Solving the problem of multi-hop open domain question answering on the Natural Questions dataset created at Google.
The list of packages required for this project:
- absl-py==0.9.0
- astor==0.8.1
- boto3==1.12.5
- botocore==1.15.5
- cachetools==4.0.0
- certifi==2019.11.28
- chardet==3.0.4
- Click==7.0
- cycler==0.10.0
- docutils==0.15.2
- filelock==3.0.12
- Flask==1.1.1
- Flask-Cors==3.0.8
- gast==0.2.2
- gevent==1.4.0
- google-auth==1.11.2
- google-auth-oauthlib==0.4.1
- google-pasta==0.1.8
- greenlet==0.4.15
- grpcio==1.27.2
- h5py==2.10.0
- idna==2.9
- itsdangerous==1.1.0
- Jinja2==2.11.1
- jmespath==0.9.4
- joblib==0.14.1
- Keras-Applications==1.0.8
- Keras-Preprocessing==1.1.0
- kiwisolver==1.1.0
- Markdown==3.2.1
- MarkupSafe==1.1.1
- matplotlib==3.1.3
- mock==4.0.1
- more-itertools==8.2.0
- numpy==1.18.1
- oauthlib==3.1.0
- opt-einsum==3.1.0
- pandas==1.0.1
- Pillow==7.0.0
- protobuf==3.11.3
- pyasn1==0.4.8
- pyasn1-modules==0.2.8
- pyparsing==2.4.6
- python-dateutil==2.8.1
- pytz==2019.3
- regex==2020.2.20
- requests==2.23.0
- requests-oauthlib==1.3.0
- rsa==4.0
- s3transfer==0.3.3
- sacremoses==0.0.38
- scikit-learn==0.22.2
- scipy==1.4.1
- seaborn==0.10.0
- sentencepiece==0.1.85
- six==1.14.0
- tensorboard==2.0.2
- tensorflow==2.0.0
- tensorflow-estimator==2.0.1
- tensorflow-hub==0.7.0
- termcolor==1.1.0
- tokenizers==0.5.0
- torch==1.4.0
- torchvision==0.5.0
- tornado==6.0.3
- tqdm==4.43.0
- transformers==2.5.0
- urllib3==1.25.8
- Werkzeug==1.0.0
- wrapt==1.12.0
The Following is the structure of the project.
examples/
utils/
train/
ai/
encoders/
data/
test/
meetings/
models/
preprocessing/
deploy/
Due to the Natural Questions dataset being really huge, we create a smaller sample of the dataset which is easy to graps and work with. In order to create a smaller sample of the dataset, we follow the following procedure:
-
First, we collect all the questions from the dataset.
-
Second, we transform all the questions into their corresponding representations using a pre-trained text encoder model.
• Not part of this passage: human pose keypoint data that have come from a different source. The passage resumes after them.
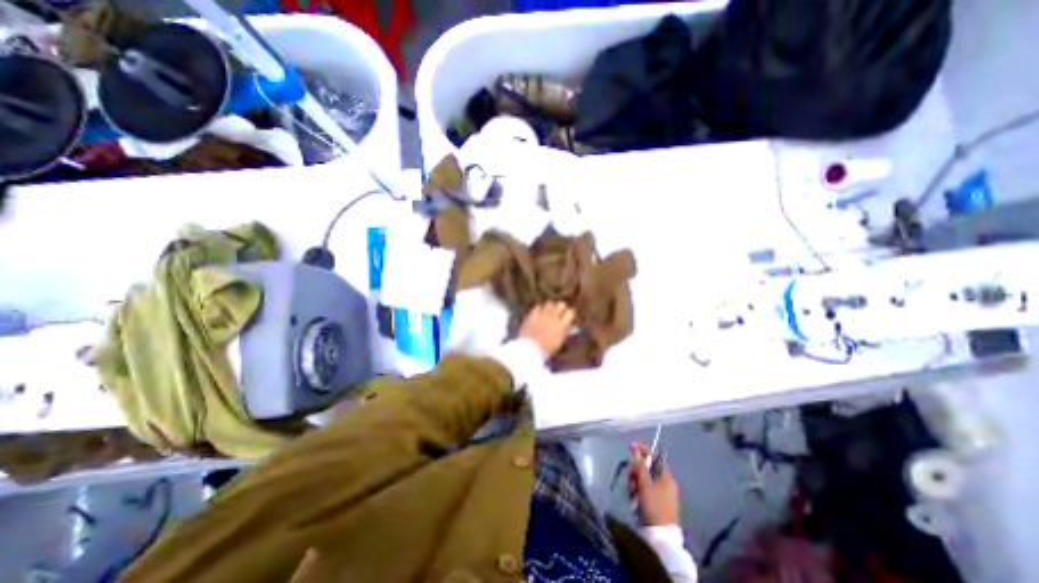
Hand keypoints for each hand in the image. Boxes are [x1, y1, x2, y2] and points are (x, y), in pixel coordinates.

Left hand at [516, 303, 575, 357]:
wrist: (530, 349)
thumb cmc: (547, 349)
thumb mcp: (560, 342)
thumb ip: (566, 332)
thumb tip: (572, 327)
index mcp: (562, 325)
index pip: (570, 312)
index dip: (569, 314)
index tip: (568, 316)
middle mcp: (553, 318)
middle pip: (561, 304)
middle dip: (561, 307)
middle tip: (559, 312)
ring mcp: (542, 315)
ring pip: (550, 303)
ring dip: (550, 307)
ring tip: (548, 312)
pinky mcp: (533, 315)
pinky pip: (538, 306)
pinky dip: (539, 309)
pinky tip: (539, 313)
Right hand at [625, 445, 684, 525]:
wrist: (660, 536)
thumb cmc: (654, 506)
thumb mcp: (644, 484)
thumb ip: (640, 466)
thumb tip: (636, 450)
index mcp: (666, 477)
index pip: (655, 457)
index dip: (643, 450)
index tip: (631, 446)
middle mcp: (666, 483)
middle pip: (648, 468)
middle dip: (637, 471)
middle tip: (630, 476)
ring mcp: (662, 494)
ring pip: (644, 479)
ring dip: (635, 482)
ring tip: (632, 491)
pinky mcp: (657, 503)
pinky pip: (645, 490)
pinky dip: (638, 491)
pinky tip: (634, 498)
In this case, we have used the fourth version of the Universal Sentence Encoder model built by Google as the encoder. This model provides an embedding given a sentence/text.
-
Cluster the questions using K-Means algorithm. The clusters should probably contain similar questions based on some latent aspect.
-
We consider these clusters as buckets and randomly sample a small subset of questions from each bucket.
-
Finally, we aggregate the samples obtained from different buckets and write them to a file.
Upon following the above procedure we obtained a smaller dataset with 89471 samples which is roughly 30% of the total number of samples in the nq-train.jsonl dataset.
For accessing the dataset files and colab implementations, refer to the google drive folder given below. https://drive.google.com/open?id=1z4bBWdxKygnIh_OGOR8juyOZviH-g4Ok
Note: The current implementation is under the folder name v3.